- Deutsche bank analysts expect the leading cryptocurrency to become Gold of the 21st century.
- Institutions continue injecting capital into BTC as BlackRock SEC filings show a gain of $369,000 from investment in BTC futures.
- Nearly $5 billion worth of BTC was liquidated alongside dropping open interest.
The average social sentiment on Bitcoin is predominantly bearish, based on the analysis of over 1,000 crypto-related social media channels by crypto intelligence platform Santiment. The asset’s social dominance has dropped to its lowest point, suggesting that there is room for the price to bounce back.
Bitcoin primed to make a comeback in Q4 2021
Marion Laboure, a market strategist at Deutsche Bank is of the opinion that Bitcoin could potentially become the 21st century’s Gold.
According to the strategist, the volatility of the asset has hindered its acceptance as an effective store of value. She expects the asset to remain volatile in the foreseeable future.
I see basically three reasons for this: first, about two-thirds of Bitcoins are used for investments and speculation. Second, due to its limited tradability, just a few additional large purchases or market exits can significantly impact the supply-demand equilibrium. Third, Bitcoin’s value will continue to rise and fall depending on what people believe it is worth.
Gold was historically volatile, therefore, the analyst compares Bitcoin to the precious metal and claims,
I could potentially see Bitcoin become the 21st-century digital gold.
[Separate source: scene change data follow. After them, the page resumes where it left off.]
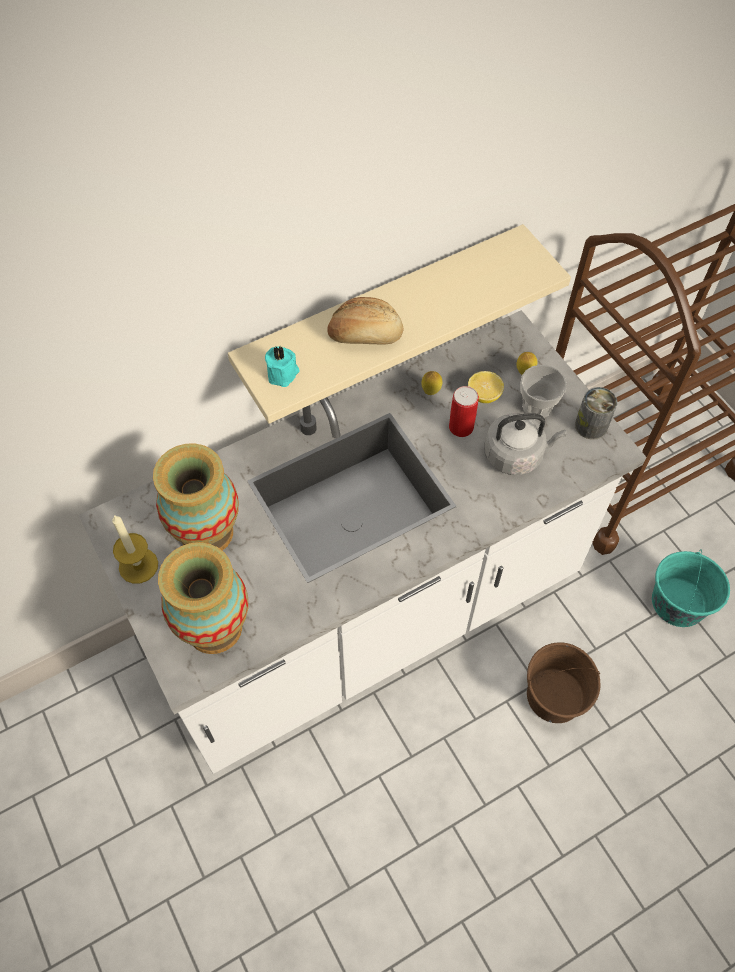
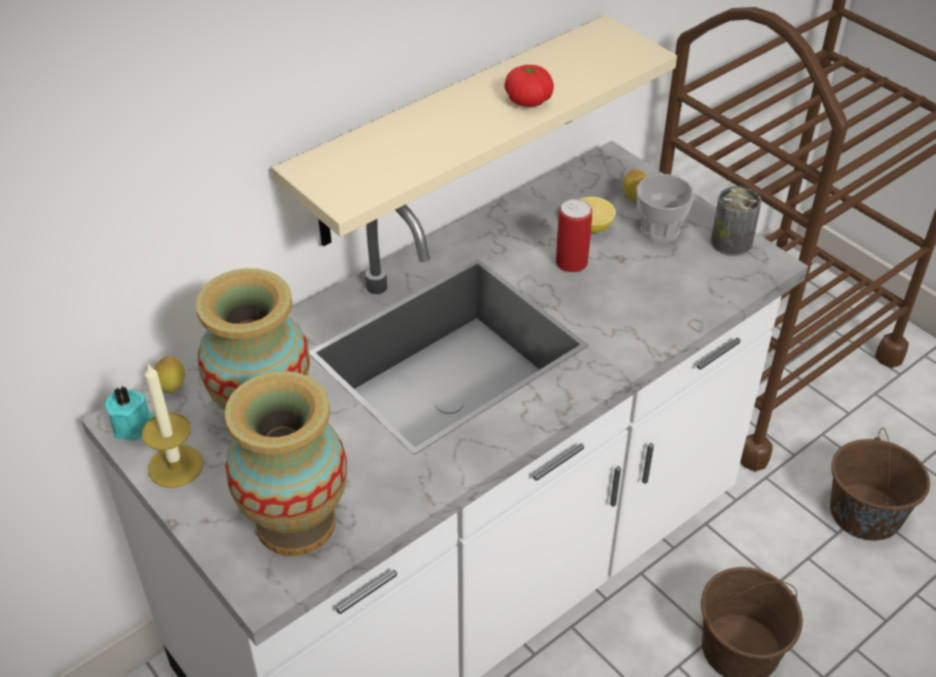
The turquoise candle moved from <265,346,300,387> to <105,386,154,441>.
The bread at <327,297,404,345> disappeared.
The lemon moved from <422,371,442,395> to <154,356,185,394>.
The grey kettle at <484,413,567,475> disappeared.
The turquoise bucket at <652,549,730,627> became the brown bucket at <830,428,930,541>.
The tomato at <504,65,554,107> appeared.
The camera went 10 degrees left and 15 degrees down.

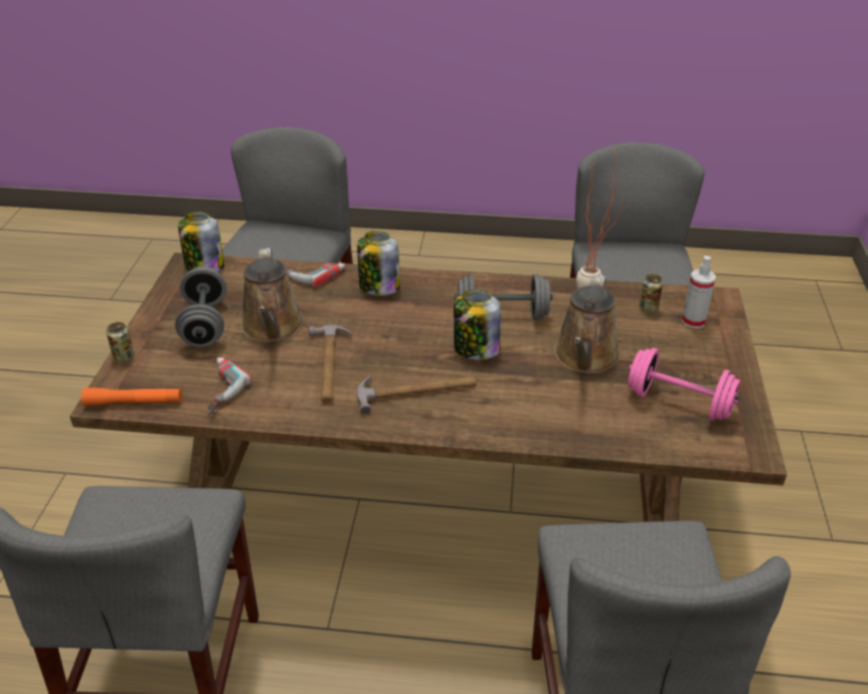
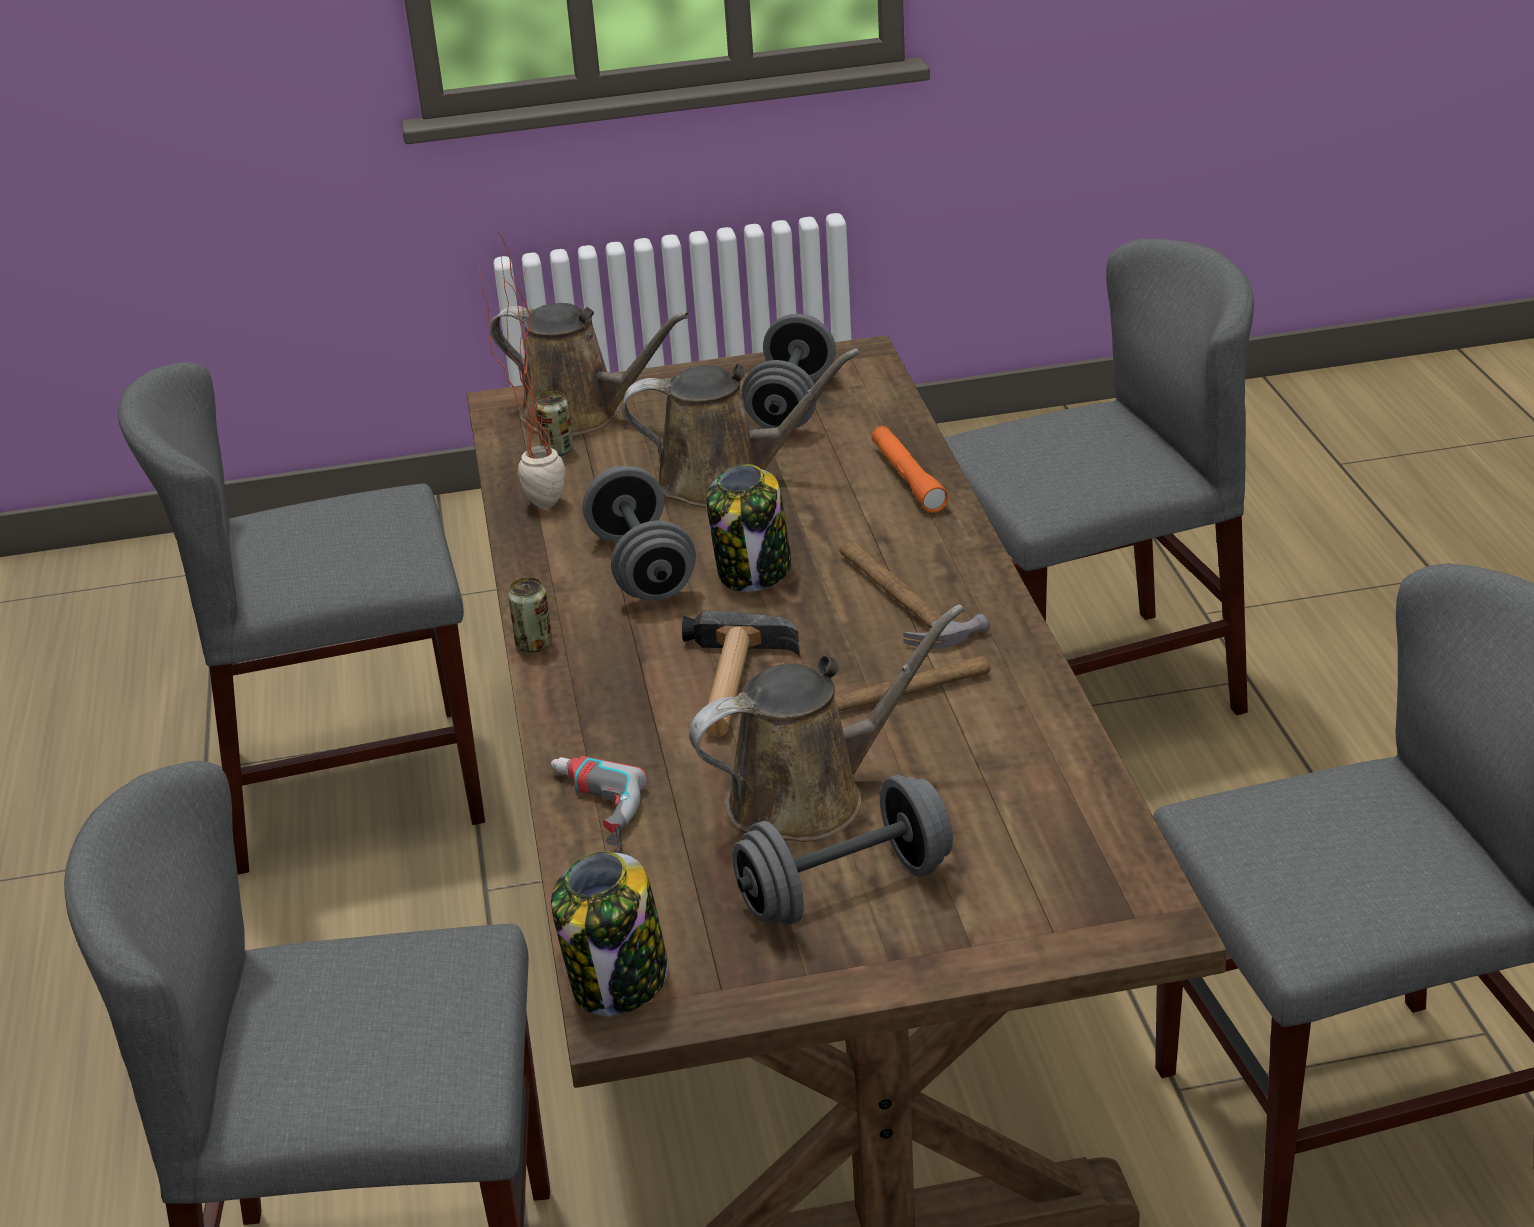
The orange flashlight moved from <81,388,182,406> to <871,426,949,513>.
The can moved from <106,322,134,363> to <508,577,552,652>.
The power drill at <207,357,252,416> disappeared.
The jar at <357,231,400,296> disappeared.
The pink dumbbell at <628,348,740,421> became the grey dumbbell at <742,314,836,429>.
The spray bottle at <682,256,716,329> was replaced by the brown watering can at <490,303,689,436>.
The hammer at <682,611,800,737> appeared.
The camera went 105 degrees left and 5 degrees down.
Pseudonymous cryptocurrency analyst @inmortalcrypto on Twitter is convinced that Bitcoin’s recent dip is the last one ever.
The analyst is convinced that Bitcoin has maintained a bottom amidst rising macroeconomic pressures, and this suggests that the asset is primed for a future price rise.
The analyst tweeted:
If you ask me, the fact that $BTC hasn't dropped despite all the FUD is a good sign. Reclaim 45k and I'll long it to a new ATH.
The current dip in the asset’s price that the analyst addresses here was accompanied by declining open interest and massive liquidations. BTC open interest, or the total number of futures contracts held by market participants at the end of a trading day, is considered a useful indicator in assessing BTC demand among traders.
Open interest has remained flat after dropping nearly 40% over the past few weeks. Nearly $5 billion in BTC positions were liquidated, though the number is now trending lower. This implies there is room for vertical growth in price in Q4 2021.
Historically, institutional interest has driven the asset’s price higher. Analysts expect to see the same starting October 2021.
A recent Securities & Exchange Commission (SEC) filing by BlackRock Financial Management, a firm that manages $9.5 trillion worth of assets, shows that the institution gained $369,137 from Bitcoin futures that expired on August 27, 2021.
FXStreet analysts have evaluated the asset’s price and predicted that a drop below $40,000 could trigger a further dip. If the BTC price continues its upward climb, traders may be able to prevent further losses.